▶ **Page excerpt**:
Orchestration Mechanisms for Enabling Distributed Processing In the Fog Computing Environment
Date
2021
Authors
Martin, John Paul.
Journal Title
Journal ISSN
Volume Title
Publisher
National Institute of Technology Karnataka, Surathkal
Abstract
The recent years witnessed the rapid adoption of the Internet of Things (IoT) paradigm
across business and non-business realms alike. Usually, IoT-based systems are located
at a multi-hop distance apart from the Cloud datacenters. Consequently, relying on
Cloud-centric execution results in a performance penalty for the real-time IoT applications.
To circumvent this, the Fog computing paradigm emanated as a widespread
computing technology to support the execution of the IoT applications. Fog computing
extends Cloud services to the vicinity of end devices, thereby enabling the applications
to be executed closer to the data sources. Thus, the Fog paradigm aids in reducing
the service delivery time and network congestion. Even though this new paradigm
opens a set of potential possibilities, it also introduces several additional challenges and
complexities arising from its heterogeneity and resource-constrained characteristics. In
order to harness the potential of Fog computing environments, it is imperative to adopt
efficient orchestration mechanisms that can manage the resources in the system.
Application management is an intrinsic component of resource orchestration systems.
This involves identifying suitable options for the initial placement of the applications.
The placement decisions have significant impacts on the overall performance
of the application. Placement schemes for Fog environments must take into consideration
the requirements and characteristics of the different entities in the Fog ecosystem,
including the Fog nodes, IoT applications and IoT devices. The category of mission
critical IoT applications makes reliable service delivery an essential requirement in Fog
environments. There is a resolute need for placement schemes that ensure reliable service
delivery. Accordingly, in this research, a placement policy that addresses the conflicting
criteria of service reliability and monetary cost is proposed. The proposed Cost
and Reliability aware Eagle Whale optimizer (CREW) derives placement decisions that
maximize the reliability and minimize the cost. Realtime experiments substantiate that
the proposed approach succeeds in improving the performance of applications executed
in Fog computing environments.

▶ **To be done**:
A – Please copy the Fog computing page from "Journal Title" to "real-time IoT applications.".
B – Name the entities in the Fog ecosystem that the Fog computing page says placement schemes must consider.
The listing has no connection to the Fog computing page.

▶ **Provided material**:
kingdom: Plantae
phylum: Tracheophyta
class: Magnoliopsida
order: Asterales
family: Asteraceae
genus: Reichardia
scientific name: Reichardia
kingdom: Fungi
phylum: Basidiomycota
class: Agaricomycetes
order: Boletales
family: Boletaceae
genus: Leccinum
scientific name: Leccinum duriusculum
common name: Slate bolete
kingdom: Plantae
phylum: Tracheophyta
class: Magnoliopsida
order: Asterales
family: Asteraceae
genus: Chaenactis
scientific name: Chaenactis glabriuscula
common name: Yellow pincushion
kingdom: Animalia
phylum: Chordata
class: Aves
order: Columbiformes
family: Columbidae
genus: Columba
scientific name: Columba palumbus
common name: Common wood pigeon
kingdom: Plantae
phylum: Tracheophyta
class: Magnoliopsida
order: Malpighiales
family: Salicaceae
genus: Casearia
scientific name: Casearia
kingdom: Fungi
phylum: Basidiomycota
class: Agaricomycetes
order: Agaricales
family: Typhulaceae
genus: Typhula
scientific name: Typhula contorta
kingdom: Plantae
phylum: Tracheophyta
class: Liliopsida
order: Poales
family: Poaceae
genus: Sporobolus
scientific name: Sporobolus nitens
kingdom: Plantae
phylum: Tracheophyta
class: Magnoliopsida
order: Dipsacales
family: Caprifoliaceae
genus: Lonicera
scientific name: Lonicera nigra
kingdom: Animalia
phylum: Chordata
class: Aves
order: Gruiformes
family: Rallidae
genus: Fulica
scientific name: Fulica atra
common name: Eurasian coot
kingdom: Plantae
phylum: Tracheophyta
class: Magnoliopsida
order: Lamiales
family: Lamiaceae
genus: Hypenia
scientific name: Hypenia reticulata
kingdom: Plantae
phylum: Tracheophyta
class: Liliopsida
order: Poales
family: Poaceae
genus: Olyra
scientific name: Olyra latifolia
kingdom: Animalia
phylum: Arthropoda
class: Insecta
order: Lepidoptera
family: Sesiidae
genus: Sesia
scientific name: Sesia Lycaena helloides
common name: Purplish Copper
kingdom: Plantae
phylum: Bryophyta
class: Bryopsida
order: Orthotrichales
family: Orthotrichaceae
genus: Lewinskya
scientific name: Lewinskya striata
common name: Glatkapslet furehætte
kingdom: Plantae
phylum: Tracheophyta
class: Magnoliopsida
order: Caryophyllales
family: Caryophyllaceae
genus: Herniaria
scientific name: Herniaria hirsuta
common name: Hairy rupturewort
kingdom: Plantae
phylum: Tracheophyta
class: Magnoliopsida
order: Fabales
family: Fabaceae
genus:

▶ **Answers to the exercises**:
A –
Journal Title
Journal ISSN
Volume Title
Publisher
National Institute of Technology Karnataka, Surathkal
Abstract
The recent years witnessed the rapid adoption of the Internet of Things (IoT) paradigm
across business and non-business realms alike. Usually, IoT-based systems are located
at a multi-hop distance apart from the Cloud datacenters. Consequently, relying on
Cloud-centric execution results in a performance penalty for the real-time IoT applications.

B – Fog nodes, IoT applications and IoT devices.